While rates have since come down, a view has taken hold that the People's Bank of China (PBoC) was caught by surprise and was slow to react to the freezing up of short-term money markets. Some analysts even reckon there was a serious policy miscommunication—one that carries the risk of defaults on interbank payments and even the failure of some smaller financial institutions.

But such views are not well-founded. The central bank was signaling that credit growth was excessive well in advance of the rise in rates. And the China Banking Regulatory Commission was issuing new regulations to curtail the growth of shadow banking. In particular, it targeted controversial wealth management products—lightly regulated time-limited deposits with high interest rates—the financing of which is closely tied to the interbank market.

The PBoC deliberately allowed rates to rise as a shot across the bow of midsized financial institutions that were borrowing heavily in the short-term interbank market to finance longer-term loans. The consistent central bank message has been that banks need to better manage liquidity risk. Furthermore, the PBoC has a range of other instruments to increase liquidity. The risk of a financial institution failing as a consequence of tightening liquidity conditions is vanishingly small.

The episode should not further reduce expectations for China's economy. Growth was weak in the first quarter and is likely to have weakened further in the second for reasons that are well understood—moderating investment growth in the face of substantial excess capacity in many industries, weakening demand, and very modest export growth.

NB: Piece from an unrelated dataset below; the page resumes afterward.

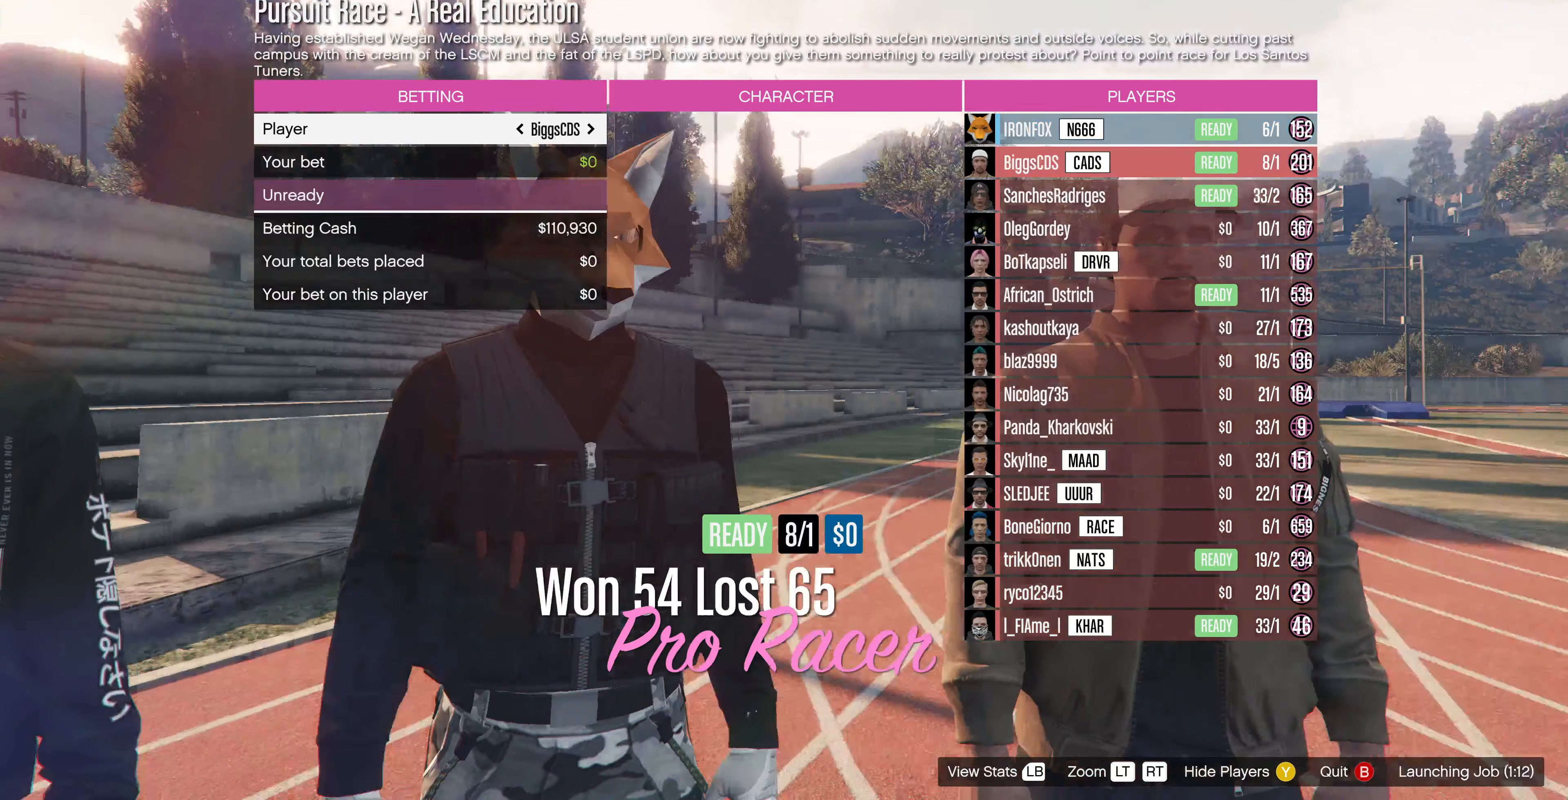
{"buttons": [], "left_stick": "center", "right_stick": "center", "events": []}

The sharp increase in rates has led to increases in other short-term rates and temporarily curtailed the growth of some types of longer-term credit. For example, a number of planned corporate bond issuances have been delayed. But the rise does not presage a sustained general tightening of bank credit and other longer-term sources of funding that would further drag down economic growth. Growth may well slow further but this will be more because of fundamentals than credit market developments.

Indeed, the episode is generally positive for the trajectory of economic reform under China's new leadership. Mr. Li in recent speeches has specifically rejected the view that a new stimulus program should be launched to counter slowing growth. He warns that the room for further stimulus is narrow and, in any case, would create new risks and problems. Rather, he has signaled that China should rely more on the market to sustain economic growth.

A key component of this reform program is the gradual adoption of market-oriented interest rates, which means eventually abolishing the ceiling on rates paid to bank depositors that has led to a low interest rate environment for the better part of a decade.

The implicit message of recent developments in China's money markets is that broader interest rate reform is coming and that the corporate sector, which has borrowed heavily, will need to cut costs and improve productivity in order to remain profitable.

This is particularly true for state-owned businesses, whose return on assets has fallen significantly in recent years and whose financial losses have grown substantially. While reform of state-owned enterprises is not specifically on the leadership's reform agenda, interest rate liberalization will force reform on them by stealth. Companies that cannot sustain profitability as rates rise will have to sell assets, be taken over by stronger players, or give up.

Simultaneously, interest rate reform will boost economic growth by increasing further the flow of credit to China's more creditworthy businesses. This will mostly favor the private sector, where the average return on assets is currently about three times that of state firms.

Of course the banks that have benefited from the cosseted interest rate environment of recent years will resist reform, as will the most heavily leveraged portions of the corporate sector.

Whether China's new political leadership will be able to overcome these and other vested interests will be the most crucial determinant of the success of planned reforms and the prospects for sustaining economic growth during the ten-year term of the new leadership.